#### [PROBLEM DETAILS]
Repeat the lines of the material below exactly, beginning at the one with "Relative to the" and stopping after the last.

++++++++++++++++++++

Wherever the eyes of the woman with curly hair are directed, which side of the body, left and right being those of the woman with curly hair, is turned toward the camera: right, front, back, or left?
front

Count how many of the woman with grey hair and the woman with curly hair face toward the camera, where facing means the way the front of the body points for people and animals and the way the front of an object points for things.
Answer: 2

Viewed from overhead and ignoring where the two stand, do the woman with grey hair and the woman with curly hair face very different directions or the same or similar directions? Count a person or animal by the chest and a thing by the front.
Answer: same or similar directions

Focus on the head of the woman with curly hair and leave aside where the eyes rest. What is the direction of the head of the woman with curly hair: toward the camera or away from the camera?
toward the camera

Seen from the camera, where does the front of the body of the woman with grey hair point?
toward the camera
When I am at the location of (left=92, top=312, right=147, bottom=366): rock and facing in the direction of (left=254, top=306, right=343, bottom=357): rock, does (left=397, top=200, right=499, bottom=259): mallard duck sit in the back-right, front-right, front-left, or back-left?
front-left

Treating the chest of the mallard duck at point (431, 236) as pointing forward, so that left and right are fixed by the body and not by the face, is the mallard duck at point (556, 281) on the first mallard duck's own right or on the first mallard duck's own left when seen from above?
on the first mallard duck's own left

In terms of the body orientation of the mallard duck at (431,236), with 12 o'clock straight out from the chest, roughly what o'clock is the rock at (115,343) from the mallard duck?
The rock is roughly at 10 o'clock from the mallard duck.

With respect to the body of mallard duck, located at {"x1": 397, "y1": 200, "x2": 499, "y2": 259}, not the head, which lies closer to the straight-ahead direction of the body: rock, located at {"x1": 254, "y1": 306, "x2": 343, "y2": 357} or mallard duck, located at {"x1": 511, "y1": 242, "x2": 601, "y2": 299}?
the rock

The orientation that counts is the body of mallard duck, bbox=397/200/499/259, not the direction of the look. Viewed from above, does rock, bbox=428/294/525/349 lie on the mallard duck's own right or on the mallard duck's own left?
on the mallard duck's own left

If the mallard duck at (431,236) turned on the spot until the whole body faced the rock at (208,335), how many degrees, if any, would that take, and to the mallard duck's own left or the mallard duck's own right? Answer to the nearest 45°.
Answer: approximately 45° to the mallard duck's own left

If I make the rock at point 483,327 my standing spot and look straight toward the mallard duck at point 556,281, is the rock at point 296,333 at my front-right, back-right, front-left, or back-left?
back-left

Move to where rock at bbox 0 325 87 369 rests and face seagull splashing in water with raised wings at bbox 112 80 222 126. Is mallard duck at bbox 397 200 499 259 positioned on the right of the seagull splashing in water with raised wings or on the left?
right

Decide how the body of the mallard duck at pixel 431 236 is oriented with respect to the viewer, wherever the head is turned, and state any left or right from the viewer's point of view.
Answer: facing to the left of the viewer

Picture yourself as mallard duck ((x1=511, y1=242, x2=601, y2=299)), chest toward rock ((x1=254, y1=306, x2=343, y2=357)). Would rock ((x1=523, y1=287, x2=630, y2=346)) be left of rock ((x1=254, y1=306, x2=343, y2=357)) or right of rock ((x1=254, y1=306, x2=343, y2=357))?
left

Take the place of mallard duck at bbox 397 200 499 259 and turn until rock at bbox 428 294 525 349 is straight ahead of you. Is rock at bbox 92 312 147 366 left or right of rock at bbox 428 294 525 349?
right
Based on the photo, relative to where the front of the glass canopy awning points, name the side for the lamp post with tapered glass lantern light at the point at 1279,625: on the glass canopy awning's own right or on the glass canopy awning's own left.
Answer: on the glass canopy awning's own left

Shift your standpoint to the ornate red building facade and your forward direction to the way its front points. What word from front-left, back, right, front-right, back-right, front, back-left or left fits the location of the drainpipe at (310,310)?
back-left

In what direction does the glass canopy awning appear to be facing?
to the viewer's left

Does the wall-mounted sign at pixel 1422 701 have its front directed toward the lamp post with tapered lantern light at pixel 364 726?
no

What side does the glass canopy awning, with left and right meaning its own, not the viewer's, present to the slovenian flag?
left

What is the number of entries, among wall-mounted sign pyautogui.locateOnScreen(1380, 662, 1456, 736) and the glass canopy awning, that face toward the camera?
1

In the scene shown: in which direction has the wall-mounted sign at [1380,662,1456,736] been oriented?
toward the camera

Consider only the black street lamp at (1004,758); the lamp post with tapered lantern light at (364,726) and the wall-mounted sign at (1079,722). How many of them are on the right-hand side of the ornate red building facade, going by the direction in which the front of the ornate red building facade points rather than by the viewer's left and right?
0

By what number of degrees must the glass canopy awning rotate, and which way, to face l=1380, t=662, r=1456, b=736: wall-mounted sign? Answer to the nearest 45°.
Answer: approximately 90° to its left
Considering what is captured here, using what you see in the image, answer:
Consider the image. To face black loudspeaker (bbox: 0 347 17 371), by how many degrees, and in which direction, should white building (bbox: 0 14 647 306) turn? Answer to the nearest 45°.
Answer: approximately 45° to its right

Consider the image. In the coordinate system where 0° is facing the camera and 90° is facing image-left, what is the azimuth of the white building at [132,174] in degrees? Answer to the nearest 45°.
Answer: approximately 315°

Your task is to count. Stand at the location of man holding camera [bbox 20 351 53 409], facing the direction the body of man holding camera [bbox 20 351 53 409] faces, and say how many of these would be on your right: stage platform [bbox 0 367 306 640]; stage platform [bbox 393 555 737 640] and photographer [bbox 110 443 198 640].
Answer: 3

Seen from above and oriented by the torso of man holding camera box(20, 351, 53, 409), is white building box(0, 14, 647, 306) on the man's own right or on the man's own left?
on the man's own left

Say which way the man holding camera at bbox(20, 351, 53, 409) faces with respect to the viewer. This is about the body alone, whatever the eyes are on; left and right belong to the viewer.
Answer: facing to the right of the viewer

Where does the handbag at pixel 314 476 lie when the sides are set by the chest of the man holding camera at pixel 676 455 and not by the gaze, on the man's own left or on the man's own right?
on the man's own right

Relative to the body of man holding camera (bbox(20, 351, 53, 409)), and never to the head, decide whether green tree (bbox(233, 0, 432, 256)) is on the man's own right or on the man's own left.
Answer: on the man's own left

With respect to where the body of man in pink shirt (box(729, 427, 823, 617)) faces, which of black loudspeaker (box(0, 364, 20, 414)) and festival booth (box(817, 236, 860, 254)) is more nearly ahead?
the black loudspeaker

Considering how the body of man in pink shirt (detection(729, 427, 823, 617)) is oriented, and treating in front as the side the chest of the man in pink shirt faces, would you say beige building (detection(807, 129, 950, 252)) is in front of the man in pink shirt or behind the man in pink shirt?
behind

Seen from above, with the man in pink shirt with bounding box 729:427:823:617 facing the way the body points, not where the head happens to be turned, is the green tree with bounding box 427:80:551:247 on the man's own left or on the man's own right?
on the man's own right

++++++++++++++++++++

#### [SOLUTION TO THIS EXERCISE]
Relative to the body of man holding camera (bbox(20, 351, 53, 409)), and never to the head, decide whether green tree (bbox(233, 0, 432, 256)) is on the man's own right or on the man's own left.
Answer: on the man's own left

With respect to where the body of man in pink shirt (box(729, 427, 823, 617)) faces, which of black loudspeaker (box(0, 364, 20, 414)) and festival booth (box(817, 236, 860, 254)) is more nearly ahead?
the black loudspeaker

Considering how the body of man in pink shirt (detection(729, 427, 823, 617)) is oriented, and treating in front as the side the chest of the man in pink shirt faces, would you say beige building (detection(807, 129, 950, 252)) is in front of the man in pink shirt or behind the man in pink shirt?
behind

Seen from above, with the man in pink shirt with bounding box 729:427:823:617 facing the way the body points, not where the head happens to be turned, is the green tree with bounding box 427:80:551:247 on the man's own left or on the man's own right?
on the man's own right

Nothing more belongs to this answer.